## WHAT IS BEING ASKED:
Could you turn the lines below into a numbered list, dropping any blank lines and leaving the pictures out of your answer?

Start of INFORMATION SHOWN

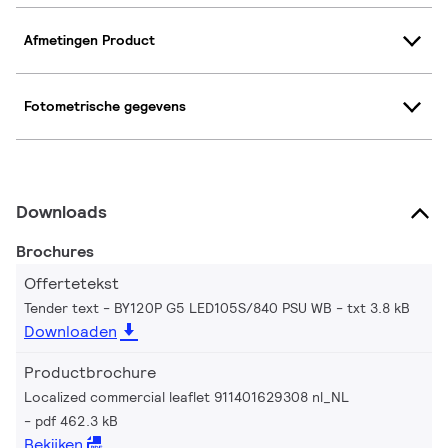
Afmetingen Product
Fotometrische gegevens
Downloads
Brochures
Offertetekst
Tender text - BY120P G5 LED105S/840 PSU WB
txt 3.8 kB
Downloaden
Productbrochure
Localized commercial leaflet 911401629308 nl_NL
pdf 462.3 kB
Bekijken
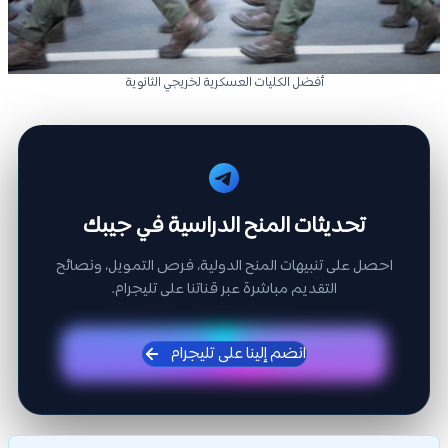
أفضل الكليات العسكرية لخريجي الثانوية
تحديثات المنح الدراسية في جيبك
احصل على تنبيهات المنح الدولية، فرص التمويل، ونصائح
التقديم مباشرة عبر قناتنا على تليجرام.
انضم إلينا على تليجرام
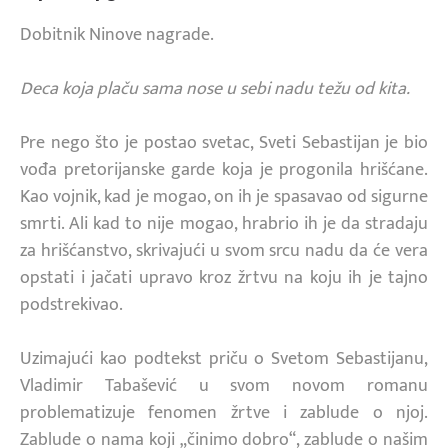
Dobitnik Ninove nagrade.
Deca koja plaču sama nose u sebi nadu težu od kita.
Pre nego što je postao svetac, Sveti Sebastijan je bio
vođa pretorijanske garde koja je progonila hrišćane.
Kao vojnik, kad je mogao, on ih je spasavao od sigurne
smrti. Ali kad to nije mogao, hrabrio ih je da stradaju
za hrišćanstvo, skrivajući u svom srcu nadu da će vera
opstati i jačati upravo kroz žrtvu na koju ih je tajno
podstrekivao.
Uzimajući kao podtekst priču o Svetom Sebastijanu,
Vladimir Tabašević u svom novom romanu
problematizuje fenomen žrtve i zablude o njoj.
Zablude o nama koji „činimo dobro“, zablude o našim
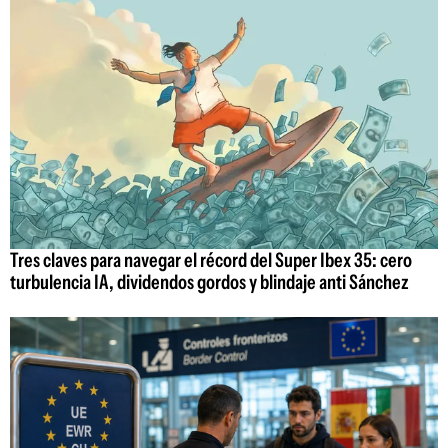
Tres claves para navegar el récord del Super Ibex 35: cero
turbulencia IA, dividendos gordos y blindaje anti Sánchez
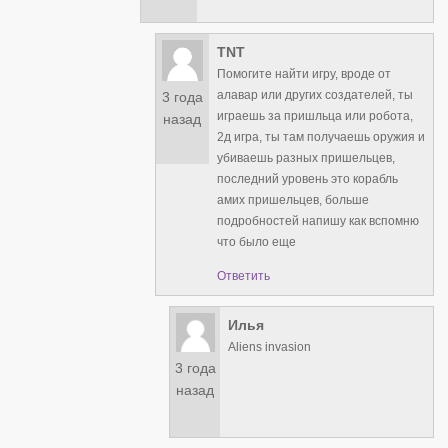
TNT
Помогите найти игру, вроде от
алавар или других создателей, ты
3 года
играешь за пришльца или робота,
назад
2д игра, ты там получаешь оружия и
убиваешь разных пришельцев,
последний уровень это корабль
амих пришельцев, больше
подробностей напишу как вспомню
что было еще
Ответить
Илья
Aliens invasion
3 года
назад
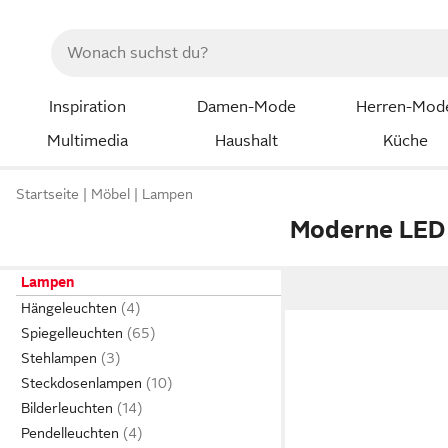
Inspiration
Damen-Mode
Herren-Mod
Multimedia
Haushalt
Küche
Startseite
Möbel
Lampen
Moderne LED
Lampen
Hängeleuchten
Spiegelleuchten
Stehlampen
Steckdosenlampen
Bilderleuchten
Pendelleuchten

End of INFORMATION SHOWN

## ANSWER FOR THIS EXERCISE:
1. Afmetingen Product
2. Fotometrische gegevens
3. Downloads
4. Brochures
5. Offertetekst
6. Tender text - BY120P G5 LED105S/840 PSU WB
7. txt 3.8 kB
8. Downloaden
9. Productbrochure
10. Localized commercial leaflet 911401629308 nl_NL
11. pdf 462.3 kB
12. Bekijken
13. أفضل الكليات العسكرية لخريجي الثانوية
14. تحديثات المنح الدراسية في جيبك
15. احصل على تنبيهات المنح الدولية، فرص التمويل، ونصائح
16. التقديم مباشرة عبر قناتنا على تليجرام.
17. انضم إلينا على تليجرام
18. Dobitnik Ninove nagrade.
19. Deca koja plaču sama nose u sebi nadu težu od kita.
20. Pre nego što je postao svetac, Sveti Sebastijan je bio
21. vođa pretorijanske garde koja je progonila hrišćane.
22. Kao vojnik, kad je mogao, on ih je spasavao od sigurne
23. smrti. Ali kad to nije mogao, hrabrio ih je da stradaju
24. za hrišćanstvo, skrivajući u svom srcu nadu da će vera
25. opstati i jačati upravo kroz žrtvu na koju ih je tajno
26. podstrekivao.
27. Uzimajući kao podtekst priču o Svetom Sebastijanu,
28. Vladimir Tabašević u svom novom romanu
29. problematizuje fenomen žrtve i zablude o njoj.
30. Zablude o nama koji „činimo dobro“, zablude o našim
31. Tres claves para navegar el récord del Super Ibex 35: cero
32. turbulencia IA, dividendos gordos y blindaje anti Sánchez
33. TNT
34. Помогите найти игру, вроде от
35. алавар или других создателей, ты
36. 3 года
37. играешь за пришльца или робота,
38. назад
39. 2д игра, ты там получаешь оружия и
40. убиваешь разных пришельцев,
41. последний уровень это корабль
42. амих пришельцев, больше
43. подробностей напишу как вспомню
44. что было еще
45. Ответить
46. Илья
47. Aliens invasion
48. 3 года
49. назад
50. Inspiration
51. Damen-Mode
52. Herren-Mod
53. Multimedia
54. Haushalt
55. Küche
56. Startseite
57. Möbel
58. Lampen
59. Moderne LED
60. Lampen
61. Hängeleuchten
62. Spiegelleuchten
63. Stehlampen
64. Steckdosenlampen
65. Bilderleuchten
66. Pendelleuchten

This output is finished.